Situações clínicas que devem desencorajar a mistura de álcool e antibióticos
Conforme discutimos no início do texto, o fato de não haver contraindicações formais para o uso de álcool e certos tipos de antibióticos não significa que esta associação seja totalmente segura.
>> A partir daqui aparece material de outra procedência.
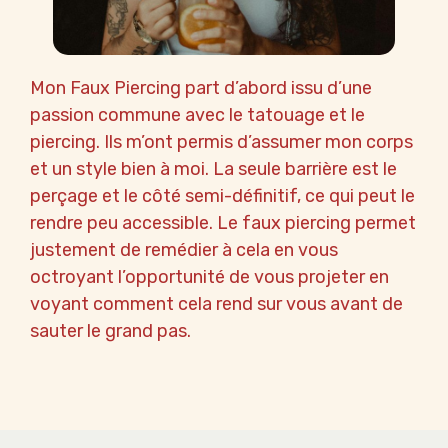
Mon Faux Piercing part d’abord issu d’une
passion commune avec le tatouage et le
piercing. Ils m’ont permis d’assumer mon corps
et un style bien à moi. La seule barrière est le
perçage et le côté semi-définitif, ce qui peut le
rendre peu accessible. Le faux piercing permet
justement de remédier à cela en vous
octroyant l’opportunité de vous projeter en
voyant comment cela rend sur vous avant de
sauter le grand pas.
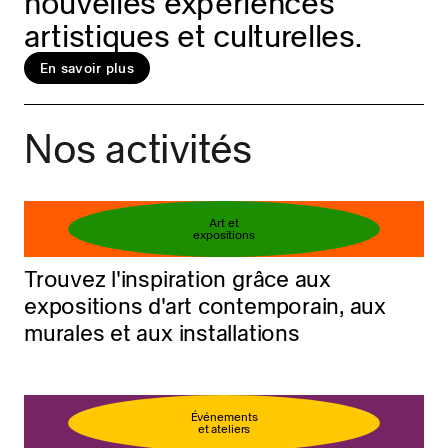
nouvelles expériences
artistiques et culturelles.
En savoir plus
Réservez votre billet
En savoir plus
Nos activités
Art et
expositions
Trouvez l'inspiration grâce aux
expositions d'art contemporain, aux
murales et aux installations
Événements
et ateliers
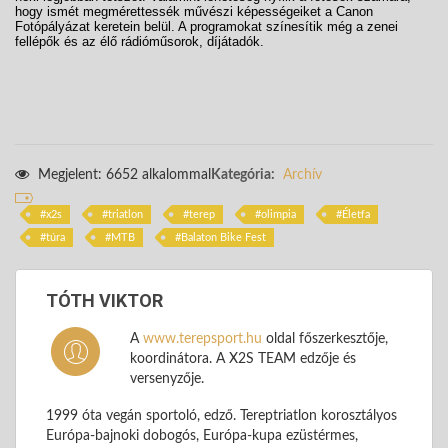
hogy ismét megmérettessék művészi képességeiket a Canon
Fotópályázat keretein belül. A programokat színesítik még a zenei
fellépők és az élő rádióműsorok, díjátadók.
Megjelent: 6652 alkalommal
Kategória:
Archív
x2s
triatlon
terep
olimpia
Életfa
túra
MTB
Balaton Bike Fest
TÓTH VIKTOR
A
www.terepsport.hu
oldal főszerkesztője,
koordinátora. A X2S TEAM edzője és
versenyzője.
1999 óta vegán sportoló, edző. Tereptriatlon korosztályos
Európa-bajnoki dobogós, Európa-kupa ezüstérmes,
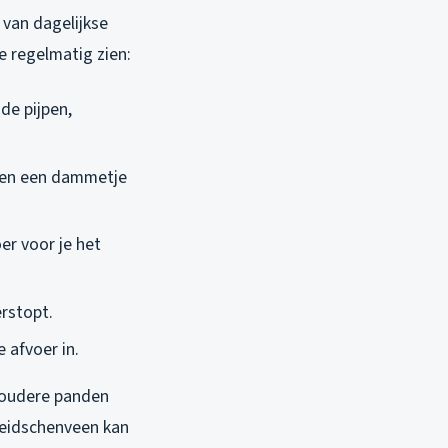
 van dagelijkse
we regelmatig zien:
 de pijpen,
n en een dammetje
er voor je het
erstopt.
e afvoer in.
 oudere panden
Leidschenveen kan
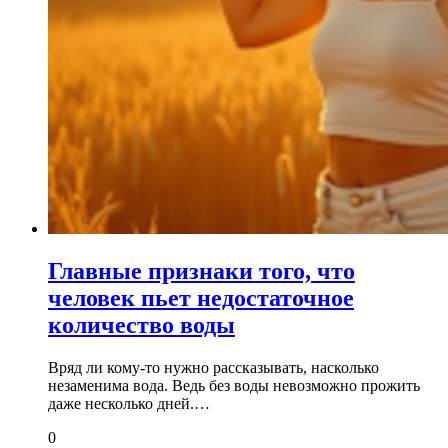
Главные признаки того, что
человек пьет недостаточное
количество воды
Вряд ли кому-то нужно рассказывать, насколько
незаменима вода. Ведь без воды невозможно прожить
даже несколько дней.…
0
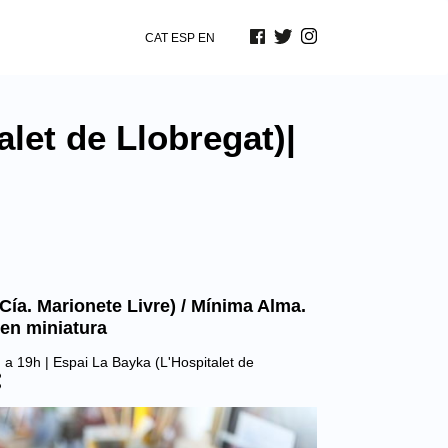
CAT
ESP
EN
let de Llobregat)|
(Cía. Marionete Livre) / Mínima Alma.
en miniatura
h a 19h |
Espai La Bayka (L'Hospitalet de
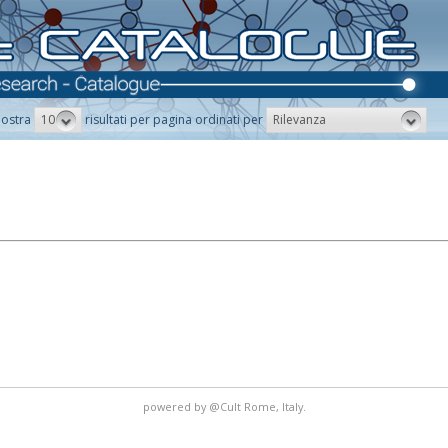
10
Rilevanza
ostra
risultati per pagina ordinati per
powered by
@Cult
Rome, Italy.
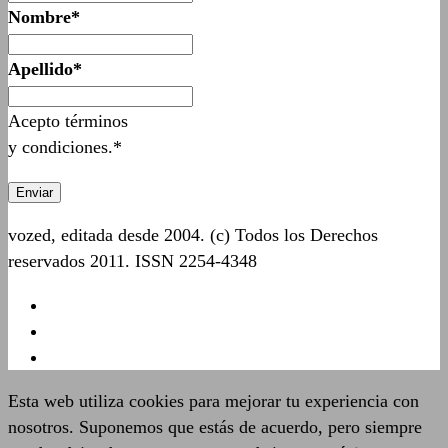
Nombre*
Apellido*
Acepto términos
y condiciones.*
vozed, editada desde 2004. (c) Todos los Derechos
reservados 2011. ISSN 2254-4348
Esta web utiliza cookies para mejorar tu experiencia con
nosotros. Suponemos que estás de acuerdo, pero siempre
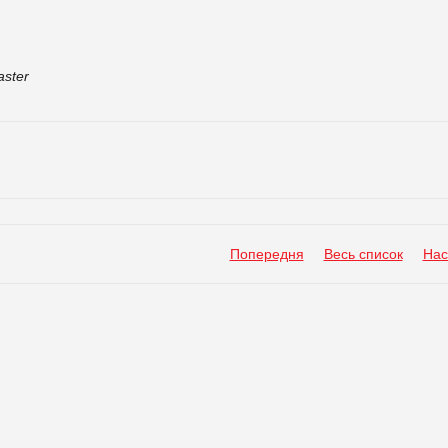
ster
Попередня
Весь список
Нас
Lembre-se, o paciente sob tratamento antibiótico está doente, e abusar no álcool não lhe fará nenhum bem.
Se o paciente estiver com alguma infecção grave ou potencialmente grave, é óbvio que o consumo de álcool deve ser evitado, mesmo que a bebida não tenha nenhuma interação direta com o antibiótico em curso. A questão não é o antibiótico em si, mas sim a doença. O mesmo raciocínio vale para os pacientes com algum problema no fígado, mesmo que temporário, pois a associação álcool-antibiótico pode aumentar a hepatoxicidade de ambos.
Estudos mostram que pacientes em tratamento para doenças sexualmente transmissíveis (DST) apresentam maior risco de terem relações sexuais desprotegidas antes do fim do curso dos antibióticos (antes de estarem curados, portanto), caso consumam bebidas alcoólicas. Esse comportamento coloca em risco outras pessoas e favorece a propagação das doenças venéreas. Por isso, todo paciente com DST em tratamento deve evitar o consumo de álcool.